Fading Suns is a medieval factional space opera, set in a jump web of alien gates at a time when the suns themselves are waning. The heady dollops of tech, psionics, theurgy, dark powers, guilds, medievalism kind of sort of shouldn’t work, but it does magnificently. I’ve been with it since the first edition in the late 90s, noting that the authors very much defined the White Wolf style of games before moving to this game. Factional intrigue, dark magics, lost secrets, power plays, purging war against the symbiot plague threat, aliens, machines, sin, desire, a complete passion play. You can pick up and play the game accentuating one or more of these themes.
As fun as reading the lore is, it is great to experience it in play. I’ve got the game to a live stream on Youtube, flexing my tech to provide a 1440p resolution four hour game.

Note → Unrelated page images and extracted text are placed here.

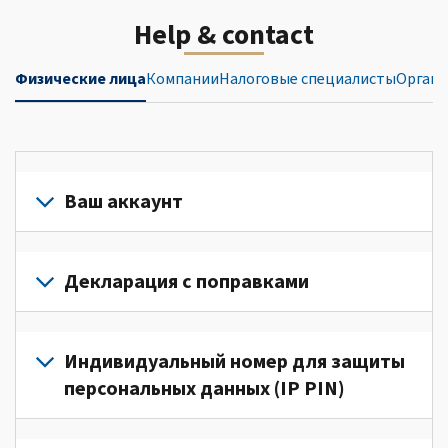
Help & contact
Физические лица
Компании
Налоговые специалисты
Органи
Ваш аккаунт
Войдите
в
Декларация с поправками
свой
аккаунт
Подайте
или
декларацию
Индивидуальный номер для защиты
создайте
с
персональных данных (IP PIN)
его
поправками
(Английский)
для
Для
для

Fading Suns with friends from the Dungeon Muser’s Community

The fourth edition delivers a traditional and meta currency heavy design. It’s a bit like 2D20 on steroids. Recognisably the same mechanics from the first/second edition, ‘Victory Points’ now feature large, a metacurrency that enables choices after the task roll. I can see why some people have recoiled from the game. It is not a ‘fade into the background’ kind of system. the system drives a lot of the action through the deployment of VPs. Your character has a bank of them which can be saved and used when needed most. So, as players, you need to be comfortable having a meta currency in the background, which you explain through narrating your actions and the character energy being used to succeed. It works for me.

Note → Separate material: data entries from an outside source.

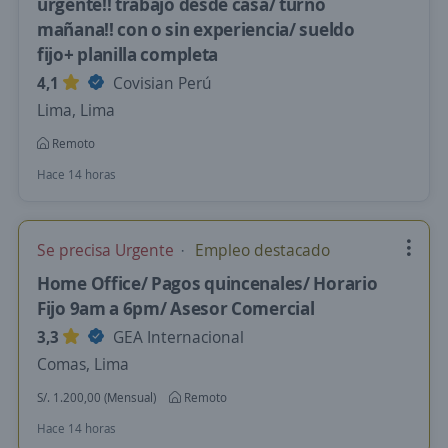
urgente!! trabajo desde casa/ turno
mañana!! con o sin experiencia/ sueldo
fijo+ planilla completa
4,1
Covisian Perú
Lima, Lima
Remoto
Hace 14 horas
Se precisa Urgente
Empleo destacado
Home Office/ Pagos quincenales/ Horario
Fijo 9am a 6pm/ Asesor Comercial
3,3
GEA Internacional
Comas, Lima
S/. 1.200,00 (Mensual)
Remoto
Hace 14 horas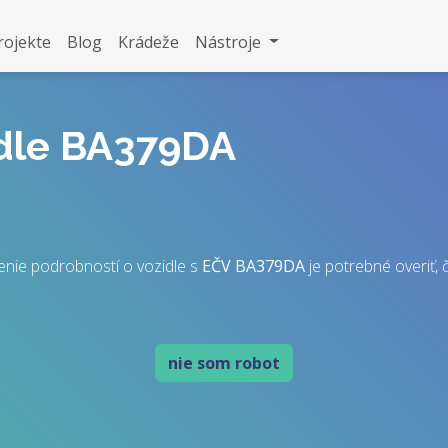
rojekte
Blog
Krádeže
Nástroje
idle BA379DA
enie podrobností o vozidle s
EČV
BA379DA
je potrebné overiť, č
nie som robot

Fading Suns doesn’t have a Foundry VTT system, so I have been playing on Role, which works very well for a streamed game. Role’s limitations on asset management might soon overwhelm, but for a short game I can treat most things as tokens to enable multiple asset display during play.
Role with multiple tokens over an image of the Jump Web

I’ve been checking through the Streamlined Rules supplement for Fading Suns 4e. The main game is preserved, but instead of managing pools of Victory Points that you can bank and spend, you have one or two to spend for each turn, and they provide you with something like a ‘stance’. Do you keep defensive, go for effort to take out resistance or precision to increase your success chance? Your Goal roll also creates some more VP effort, if successful, and the higher the roll the better. Essentially, the numbers of VPs is roughly halved.

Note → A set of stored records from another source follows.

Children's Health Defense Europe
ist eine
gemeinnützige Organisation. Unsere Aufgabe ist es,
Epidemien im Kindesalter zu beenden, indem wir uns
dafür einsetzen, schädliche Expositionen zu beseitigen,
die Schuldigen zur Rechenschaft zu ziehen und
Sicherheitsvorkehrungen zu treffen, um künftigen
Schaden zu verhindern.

Although I think I like the streamlining, I’m happy enough to continue with the more voluminous full VP rules when we return to our one shot in June. I can see the streamlined rules forming the base for the 5th edition.
On which topic, it looks like there could be a new edition of the game. Hard copies are now hard to find, and Fading Suns PDFs are currently in a sale. Any edition will benefit from the great setting, but a lightening of the resolution mechanics would be welcomed. I’m happy to play either way. You can find hacks everywhere, to play in the Fading Suns with a ruleset of your choice. I’ve used Wordplay in the past.
Sometimes it is good to go back. Fading Suns delights.